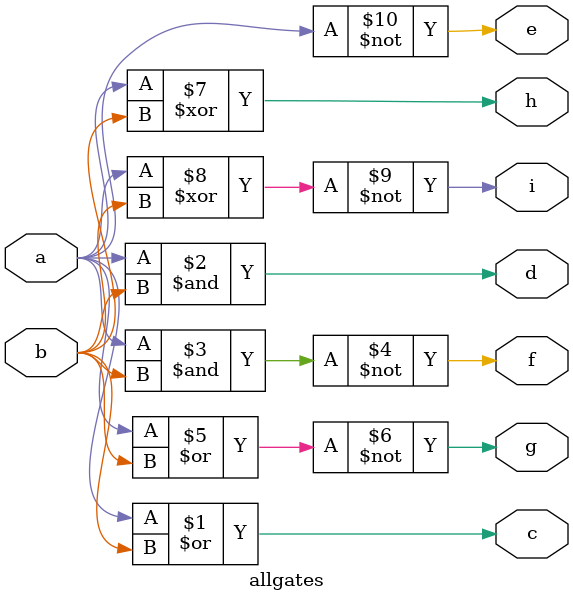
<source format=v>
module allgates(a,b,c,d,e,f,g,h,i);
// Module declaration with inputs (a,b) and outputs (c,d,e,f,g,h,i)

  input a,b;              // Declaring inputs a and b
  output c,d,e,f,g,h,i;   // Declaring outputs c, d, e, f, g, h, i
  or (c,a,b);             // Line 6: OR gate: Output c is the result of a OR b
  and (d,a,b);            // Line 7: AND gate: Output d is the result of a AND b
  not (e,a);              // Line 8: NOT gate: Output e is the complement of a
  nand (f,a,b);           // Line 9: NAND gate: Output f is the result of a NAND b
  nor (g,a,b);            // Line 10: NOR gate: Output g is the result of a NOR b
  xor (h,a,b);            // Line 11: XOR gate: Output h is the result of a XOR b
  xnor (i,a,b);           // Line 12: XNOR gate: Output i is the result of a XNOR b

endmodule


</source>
▬▬▬▬▬▬
What is being asked
Give back the listing unchanged. Strip out the pictures.

Task output
<source format=v>
module allgates(a,b,c,d,e,f,g,h,i);
// Module declaration with inputs (a,b) and outputs (c,d,e,f,g,h,i)

  input a,b;              // Declaring inputs a and b
  output c,d,e,f,g,h,i;   // Declaring outputs c, d, e, f, g, h, i
  or (c,a,b);             // Line 6: OR gate: Output c is the result of a OR b
  and (d,a,b);            // Line 7: AND gate: Output d is the result of a AND b
  not (e,a);              // Line 8: NOT gate: Output e is the complement of a
  nand (f,a,b);           // Line 9: NAND gate: Output f is the result of a NAND b
  nor (g,a,b);            // Line 10: NOR gate: Output g is the result of a NOR b
  xor (h,a,b);            // Line 11: XOR gate: Output h is the result of a XOR b
  xnor (i,a,b);           // Line 12: XNOR gate: Output i is the result of a XNOR b

endmodule


</source>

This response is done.